When Dzbenski says she made the device, she isn’t fooling around. As a librarian with the Othello School District, Dzbenski also teaches students how to code and create things with 3-D printers.
Like the plastic panels on her RetroPi, which she said took about 30 hours each to produce. At its core is a small Raspberry Pi, a little $35, easily-customizable computer no bigger than a pack of playing cards.
And she was here in Moses Lake showing her tiny little machine off — as well as providing a number of the video games — in the Big Bend Community College’s ATEC building as part of gathering marking “Free Comic Book Day” on Saturday, which brought people of all ages together to play games — video games and board games — and sort through a table of free comic books.
“It’s an opportunity to hang out with some friends, people are having fun, and it’s free,” said Dawna Haynes, the dean of student services who also described herself as something of a geek.
“There’s space for everyone to be here,” she said. “It’s a beautiful thing.”
Free Comic Book Day was started in 2002 as a way for comic book dealers to honor and recognize the success of films based on comic books and how that was helping comic book retailers, and has been held on the first Saturday of May since 2005.
At BBCC on Saturday there were video game tournaments, free comic books, card games, and prize drawings, as well as Dzbenski’s little arcade game box.
“It brings together my different passions — programming, 3-D printing, making things, and playing games,” she said.
Dzbenski said she hasn’t considered selling the RetroPi game boxes — it takes too much time to make them.
“It’s a labor of love,” she said. “I’m designing a Raspberry Pi laptop.

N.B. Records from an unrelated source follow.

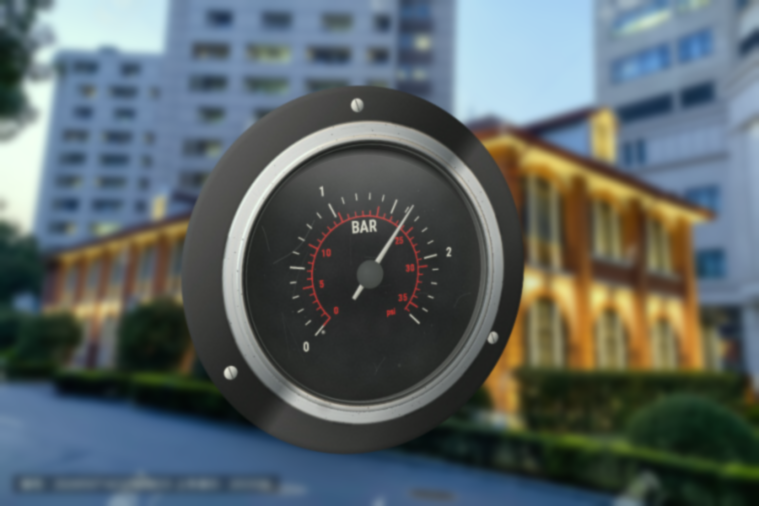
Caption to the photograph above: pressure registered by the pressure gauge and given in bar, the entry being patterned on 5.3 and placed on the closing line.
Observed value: 1.6
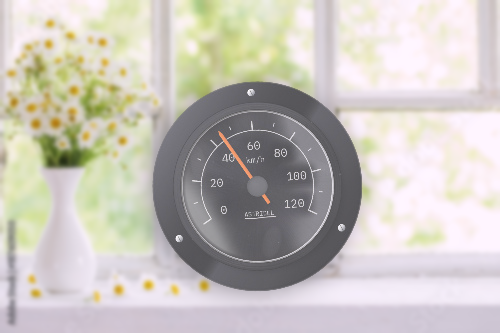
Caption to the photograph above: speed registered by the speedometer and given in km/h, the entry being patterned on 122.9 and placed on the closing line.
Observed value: 45
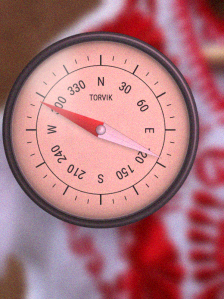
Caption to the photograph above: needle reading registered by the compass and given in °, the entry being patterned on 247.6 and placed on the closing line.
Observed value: 295
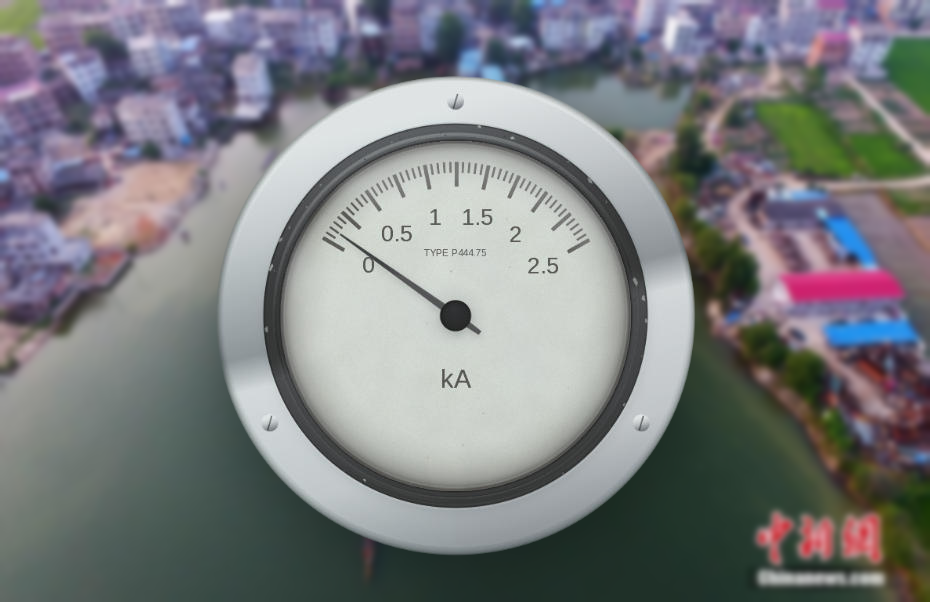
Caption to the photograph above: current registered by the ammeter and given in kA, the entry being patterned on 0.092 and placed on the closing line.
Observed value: 0.1
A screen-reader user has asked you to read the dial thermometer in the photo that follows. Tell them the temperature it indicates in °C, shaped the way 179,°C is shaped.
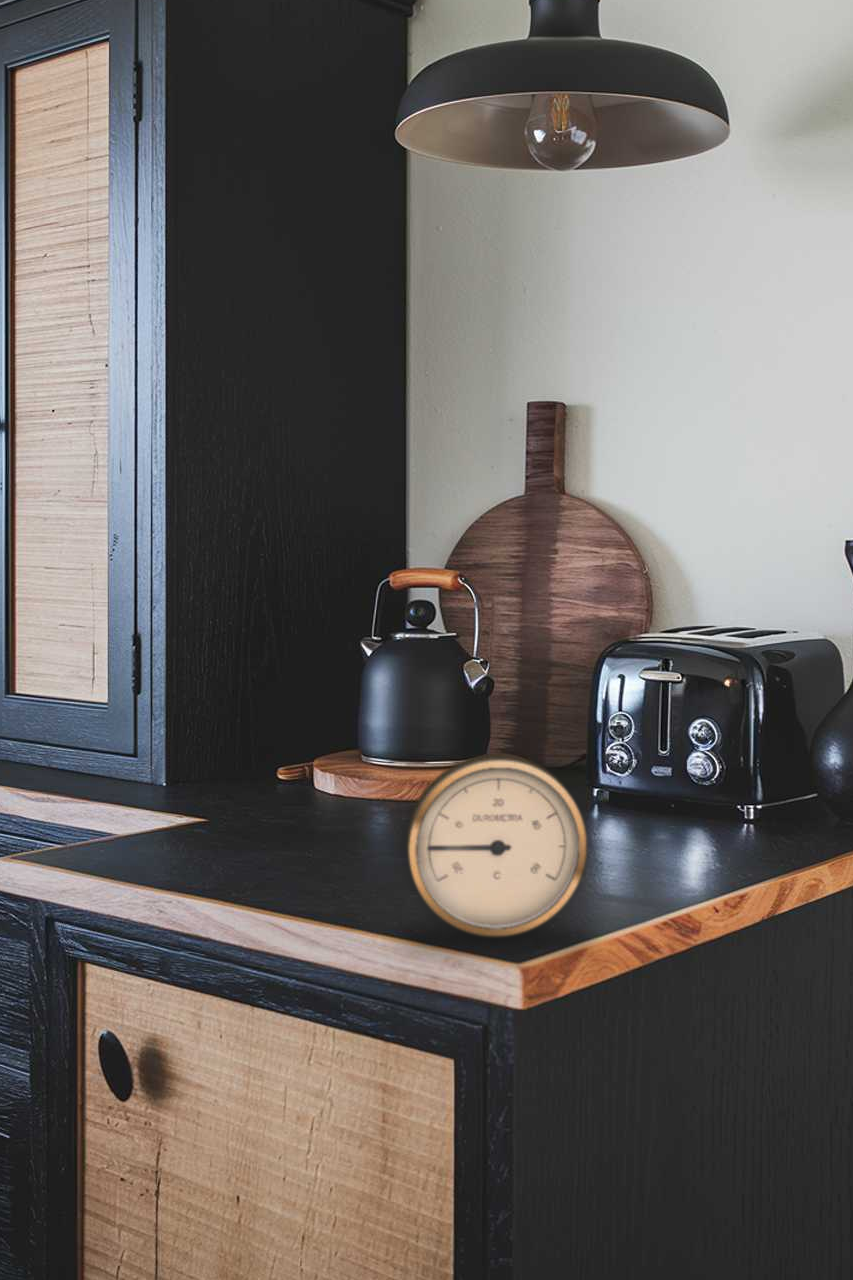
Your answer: -10,°C
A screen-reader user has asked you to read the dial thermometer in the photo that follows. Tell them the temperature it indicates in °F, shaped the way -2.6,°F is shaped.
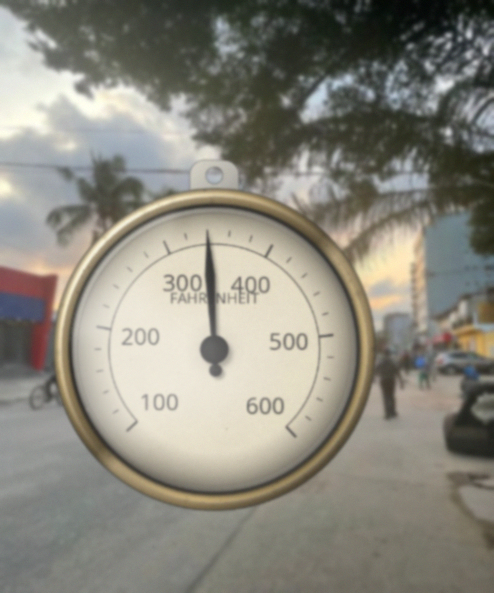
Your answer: 340,°F
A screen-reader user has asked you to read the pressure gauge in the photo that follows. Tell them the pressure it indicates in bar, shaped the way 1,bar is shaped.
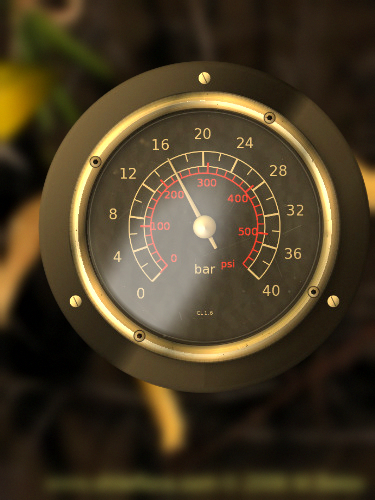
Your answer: 16,bar
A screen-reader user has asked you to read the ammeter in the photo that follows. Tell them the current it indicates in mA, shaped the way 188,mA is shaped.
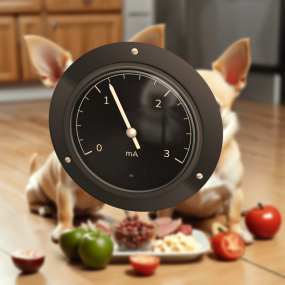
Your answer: 1.2,mA
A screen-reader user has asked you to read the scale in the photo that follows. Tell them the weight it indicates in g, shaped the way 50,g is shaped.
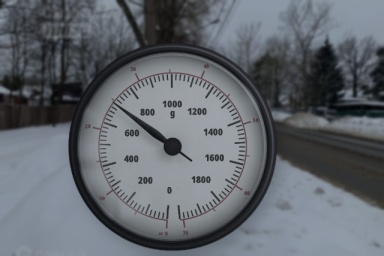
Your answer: 700,g
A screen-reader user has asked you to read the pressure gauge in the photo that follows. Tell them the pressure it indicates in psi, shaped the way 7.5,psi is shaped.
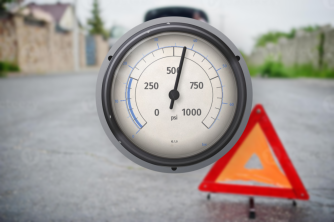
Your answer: 550,psi
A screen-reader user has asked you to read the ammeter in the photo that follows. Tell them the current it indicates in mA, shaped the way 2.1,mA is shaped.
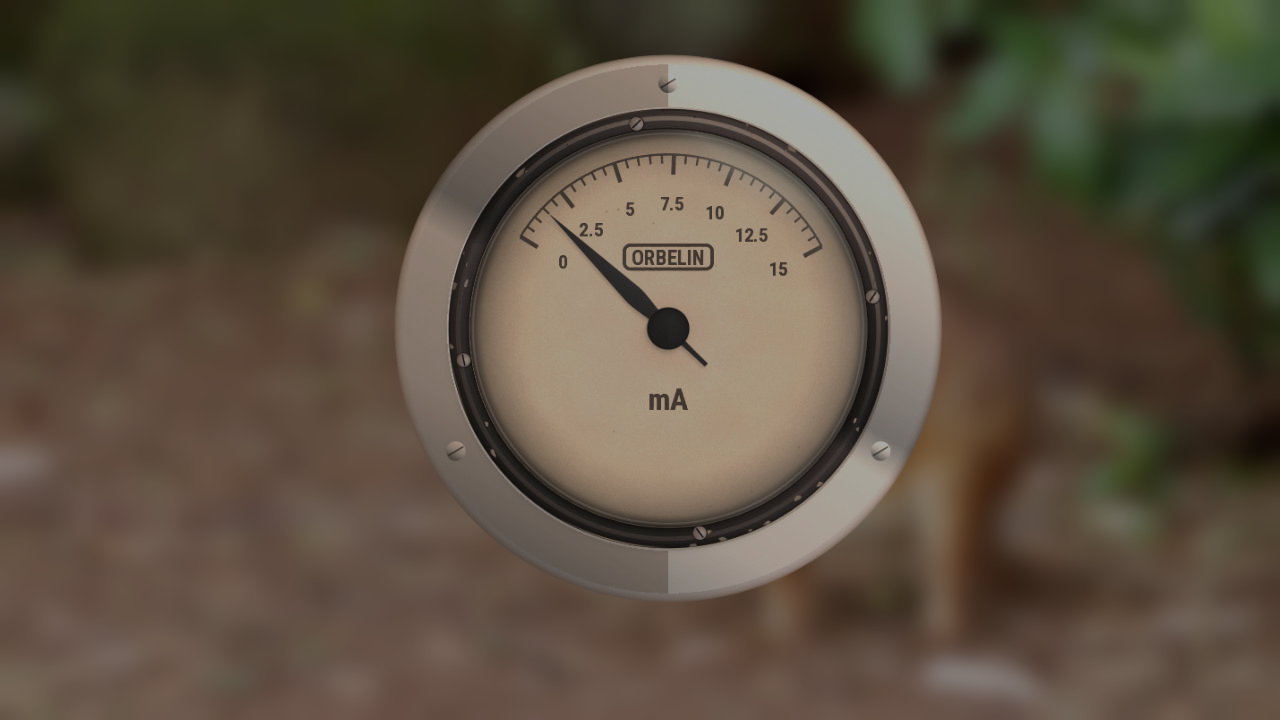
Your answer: 1.5,mA
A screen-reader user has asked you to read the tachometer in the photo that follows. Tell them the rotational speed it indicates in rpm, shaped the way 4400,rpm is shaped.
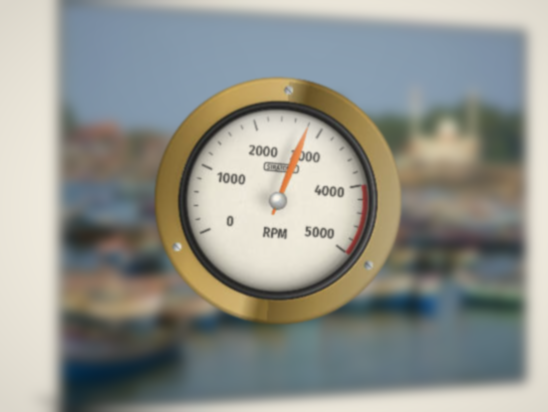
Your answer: 2800,rpm
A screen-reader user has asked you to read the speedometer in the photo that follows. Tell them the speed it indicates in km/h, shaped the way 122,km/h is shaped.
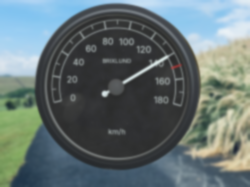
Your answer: 140,km/h
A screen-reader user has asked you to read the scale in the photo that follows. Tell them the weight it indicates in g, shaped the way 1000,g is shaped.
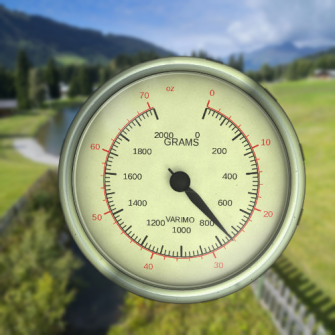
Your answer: 740,g
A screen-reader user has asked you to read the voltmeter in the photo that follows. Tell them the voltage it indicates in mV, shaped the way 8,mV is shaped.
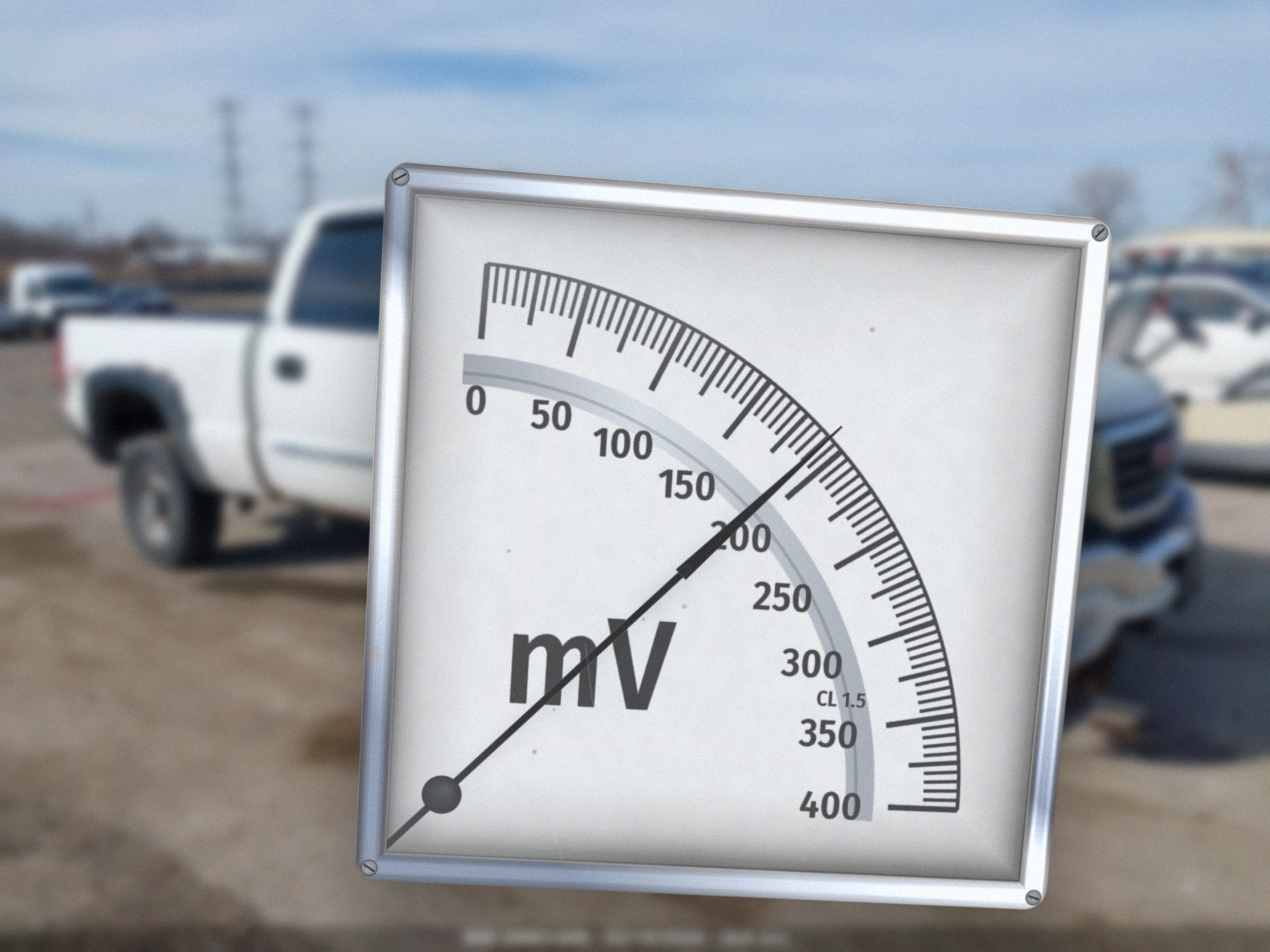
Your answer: 190,mV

I could just buy one, but I want to say I made it myself.”
At another table, Elizabeth Neef sits with her two daughters and a family friend as they all get ready to play Mario Kart.
“We saw the Facebook post, and you know, it’s free comic books, and the kids love comic books,” she said.
“We are having a super time,” said her daughter Ella, who then plays excitedly through a level of Mario Kart.
And then the next level comes up — Rainbow Road.
“I love Rainbow Road!” Ella says excitedly as her avatar sets out.